Brannon went on to design a concrete road bridge and toll house over the River Axe at Axmouth in Devon, which was funded by the Seaton and Beer Railway Company. Now known as Axmouth Old Bridge, the three-span structure, which opened in 1877, was the second concrete bridge to be built in Britain, and is the oldest still standing. It is made of mass concrete without reinforcement, although in 1956 steel relieving beams were added to counteract the weakness of the central span under traffic loads. An adjacent road bridge has superseded it, but it survives for use by foot traffic as part of the South West Coast Path. It is a Grade II listed Ancient Monument. The toll house also still stands and is used as a private dwelling.

In 1882 Brannon moved to Walton-on-the-Naze, Essex, where he was the architect and civil engineer for the Naze Park Estate development, as well as manager of the Port Walton Brick and Tile Company. Here he was responsible for building a large private house on the cliffs, originally called Highcliff House, and other residential properties.

== Innovator ==

Between 1870 and 1874, Brannon was granted a number of patents relating to novel construction techniques for buildings, roads, furniture and ships. In the latter year he was busy promoting the use of his patent monolithic concrete construction method, to which end he published his Conspectus of domal sanitation and co-founded the Monolithic Fireproof and Sanitary Construction Works Ltd.

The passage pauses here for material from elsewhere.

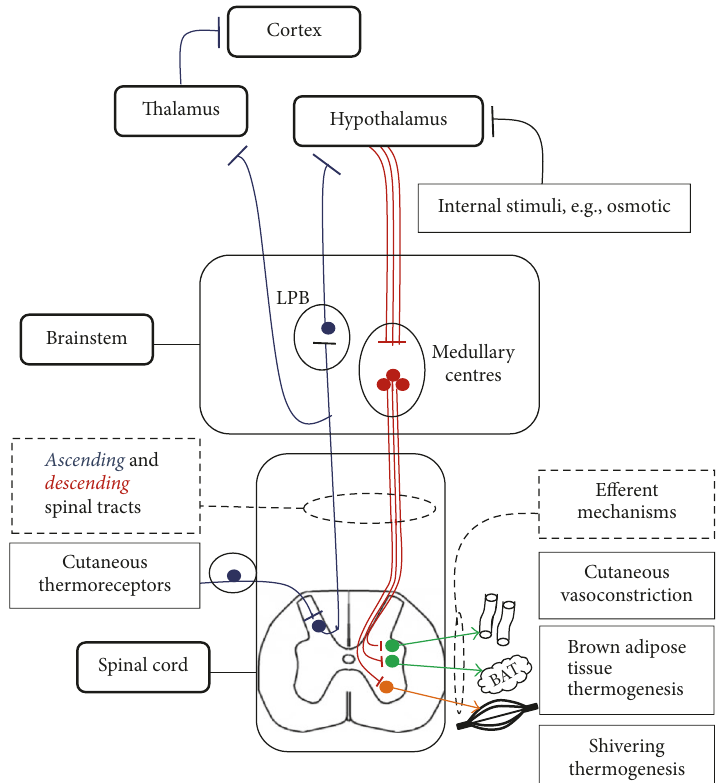
Figure 2: A schematic view of the main components of the thermoregulatory pathway according to the current main model [5, 6]. It is thought that cool and warm-sensitive cutaneous thermoreceptors detect changes in skin temperature. These are relayed via parallel ascending spinal cords tracts, to the pontine lateral parabrachial nucleus (LPB) [5]. In turn, the LPB transmits these to the anterior hypothalamus [5]. Afferent information is also separately sent to the cortex (thalamocortical tract) [5]. The hypothalamus integrates these signals with sensory information from other areas like visceral thermoreceptors and osmoreceptors to generate an effector response. In physiological conditions, after an increase in cutaneous cool signals is detected by the hypothalamic median preoptic subnucleus (MnPO) of the Preoptic Area (POA), disinhibition of the efferent pathways (in red color) leads to the activation of the three main heat-maintenance/producing mechanisms [5]. The rostral ventromedial medulla, including the rostral raphe pallidus nucleus (rRPa), is considered a key supraspinal area which regulates cutaneous vasoconstriction (CVC) and brown adipose tissue (BAT) thermogenesis (sympathetic (in green color)) and shivering thermogenesis (somatic (in orange color)) [5,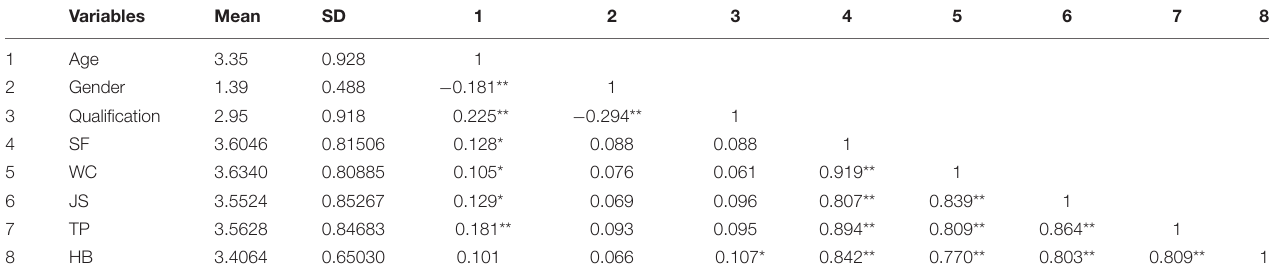
TABLE 2 | Means, SD, and inter-factor correlation.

Brannon's first patent, granted in 1870, was for the construction of navigable balloons. Brannon was an enthusiast for powered flight, advocating the use of dirigible balloons to relieve the siege of Paris in 1870 during the Franco-Prussian War. In 1879 he published The Air-boat for arcustatic air-travel to advertise more widely his concept of the Arcustat, a dirigible airship which used a novel form of jet propulsion and was not reliant on gas or hot air for buoyancy. He sought in vain to interest the Royal Aeronautical Society in the design, which failed to reach the prototype stage.

== Personal life ==

Brannon married Emma Kemp at Newport, Isle of Wight, in 1845. After Emma's death in 1852, he married her cousin, Emma Mary Pedder, at Southampton in 1853.

== Publications ==

Philip Brannon was the author and illustrator of the following works:

- The Picture of Southampton. Southampton, [1850]. (Later editions published as The stranger's guide and pleasure visitor's companion to Southampton and the surrounding country.)
- The stranger's guide and pleasure visitor's companion to Netley Abbey. Southampton, 1850.
- The illustrated historical and picturesque guide to Bournemouth. Poole, 1855. Later editions published as part of:
- The illustrated historical and picturesque guide to Poole and Bournemouth, and the surrounding country. 3 volumes. Poole, 1856-58.
- The illustrated historical and picturesque guide to Corfe Castle, Wareham, and the antiquities of the Isle of Purbeck. Poole, 1860.
- Sea coast retirement at West Lulworth, East Lulworth and Kimmeridge, Dorsetshire. Poole, [1864].
- Brannon's conspectus of "domal sanitation", or, Life saving and sanitary law and art in houses and other buildings. London, 1874.
- The air-boat for arcustatic air-travel, dispensing with the use of gas, hydrogen, hot or vapour air balloons, and making aero-navigation facile, rapid, safe & certain. London, 1879.